In risposta all’ultimo briefing, il rappresentante della Russia propone di ritirare il fascicolo Libico dalla CPI e di affidare le indagini, i processi e la riconciliazione ai libici, considerando che l’organo giudiziario è diventato di parte e uno strumento nelle mani dell’Occidente. A riguardo, lo stesso rappresentante russo davanti al CdS ha descritto il rapporto del procuratore Khan secondo cui la Libia è vuota e priva di qualsiasi contenuto utile affermando che la CPI si è deteriorata e, se in passato ha sottoposto alla Corte i casi della Libia ora possono essere ritirati e che, come detto, il processo e la riconciliazione devono essere nazionali e nelle mani dei tribunali dei paesi.
Sulla vicenda si è espresso anche il rappresentante della Libia presso le Nazioni Unite, Taher al Sunni, che afferma di non accettare di rimanere indefinitamente sotto la tutela della Corte penale internazionale perché il sistema giudiziario libico è antico e non è stato creato dal nulla. Sottolinea la necessità di sostenere la stabilità della Libia e trovare una soluzione politica globale per uscire dall’attuale crisi è la soluzione finale e ideale per stabilire giustizia e responsabilità e viene riaffermato che ottenere giustizia sulle terre libiche è una giurisdizione sovrana e una giurisdizione nazionale a cui non si può rinunciare. La magistratura libica, continua al Sunni, infatti, è impegnata a garantire un processo giusto e imparziale per tutte le persone ricercate ed, indipendentemente dalla durata, i reati commessi non saranno soggetti a prescrizione. Il diplomatico libico afferma che la cooperazione con la CPI rappresenta un ruolo complementare alla magistratura libica e non un suo sostituto e che la magistratura libica è in grado di giudicare tutti i casi che le vengono presentati. Quello che viene ora richiesto è di vedere i risultati delle indagini della CPI e di aiutare a catturare questi fuggitivi dalla giustizia nazionale.

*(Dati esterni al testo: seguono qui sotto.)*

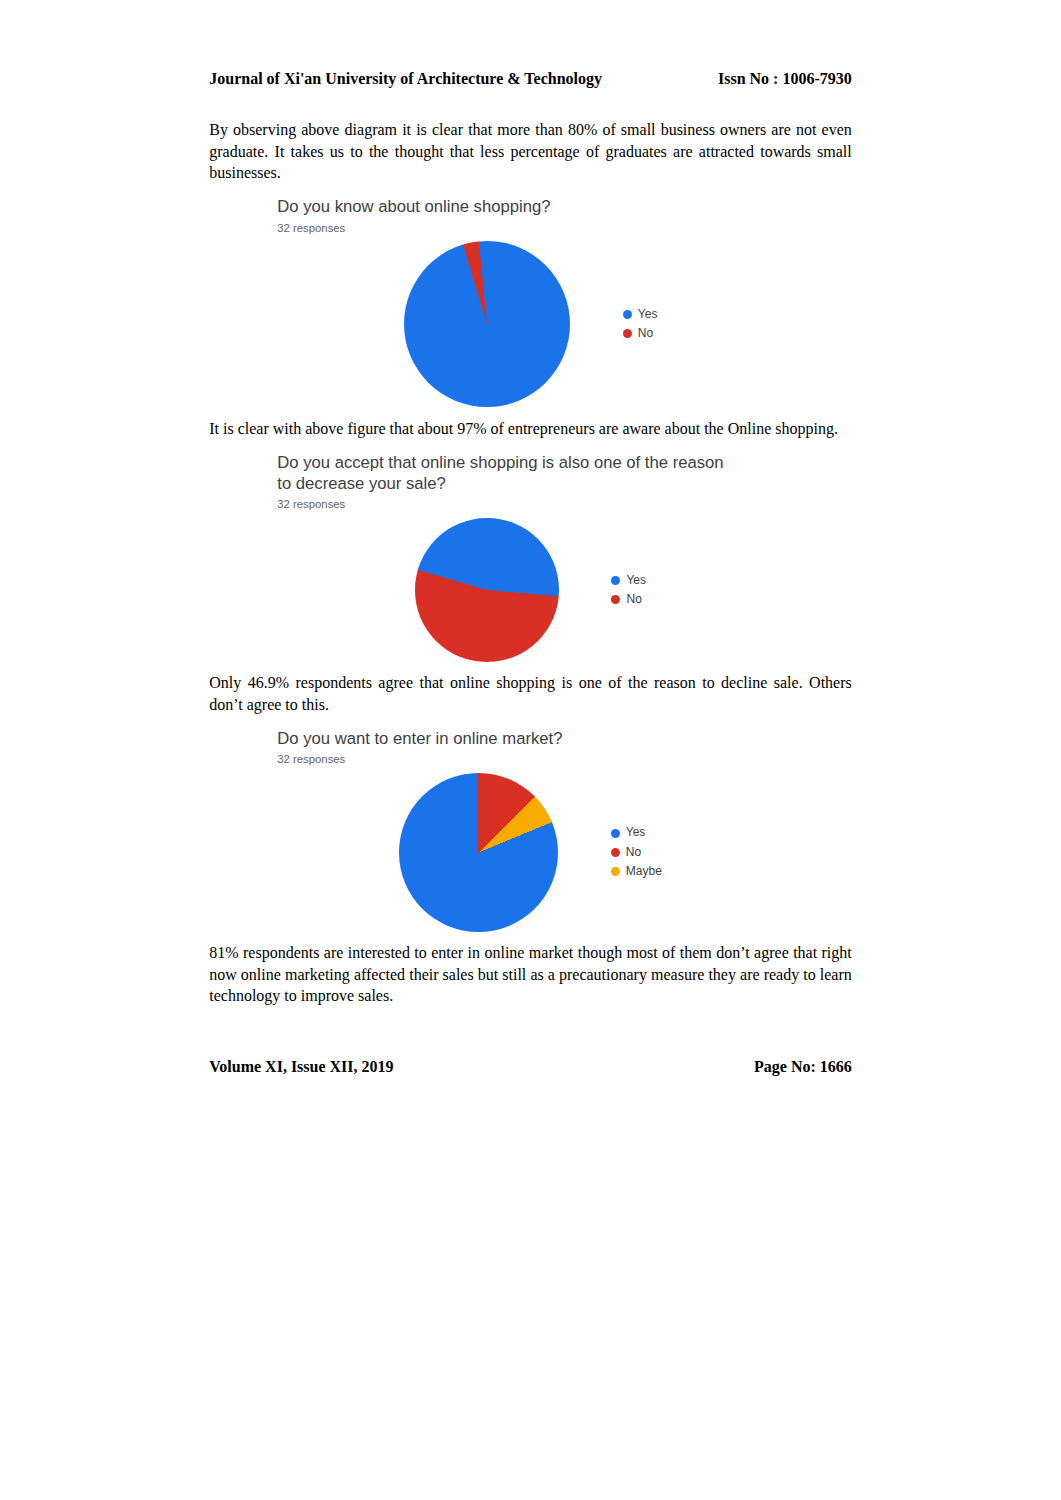Journal of Xi'an University of Architecture & Technology
Issn No : 1006-7930
By observing above diagram it is clear that more than 80% of small business owners are not even graduate. It takes us to the thought that less percentage of graduates are attracted towards small businesses.
Do you know about online shopping?
32 responses
96.9%
Yes
No
It is clear with above figure that about 97% of entrepreneurs are aware about the Online shopping.
Do you accept that online shopping is also one of the reason to decrease your sale?
32 responses
53.1% 46.9%
Yes
No
Only 46.9% respondents agree that online shopping is one of the reason to decline sale. Others don’t agree to this.
Do you want to enter in online market?
32 responses
81.3% 12.5%
Yes
No
Maybe
81% respondents are interested to enter in online market though most of them don’t agree that right now online marketing affected their sales but still as a precautionary measure they are ready to learn technology to improve sales.
Volume XI, Issue XII, 2019
Page No: 1666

Attenzione, infine, va data alle considerazioni dello scrittore e analista politico libico, Mustafa al Fitouri che afferma che il rapporto presentato dal procuratore Khan è di routine e sostiene che la Corte sta ancora cercando di “contattare” Saif al Islam Gheddafi – che è ricercato dalla CPI, con un mandato d’arresto, per crimini contro l’umanità in seguito allo scoppio delle manifestazioni popolari in Libia nel febbraio 2011. Non ci sono stati sviluppi riguardo al caso di Saif al Islam e non c’è stata alcuna richiesta da parte delle autorità libiche di processarlo in Libia che sia stata accettata dalla Corte Penale. Inoltre, va ricordato che Saif Gheddafi è stato autorizzato dalle autorità giudiziarie libiche a candidarsi alla presidenza del paese alle elezioni. Ciò mostra la debolezza della Corte in questo caso, ma in generale nell’intera vicenda. Da ultimo, invece, si attende che il tribunale penale emetta quattro nuovi mandati di arresto contro individui accusati di aver commesso crimini di guerra e violazioni nel periodo 2014-2020.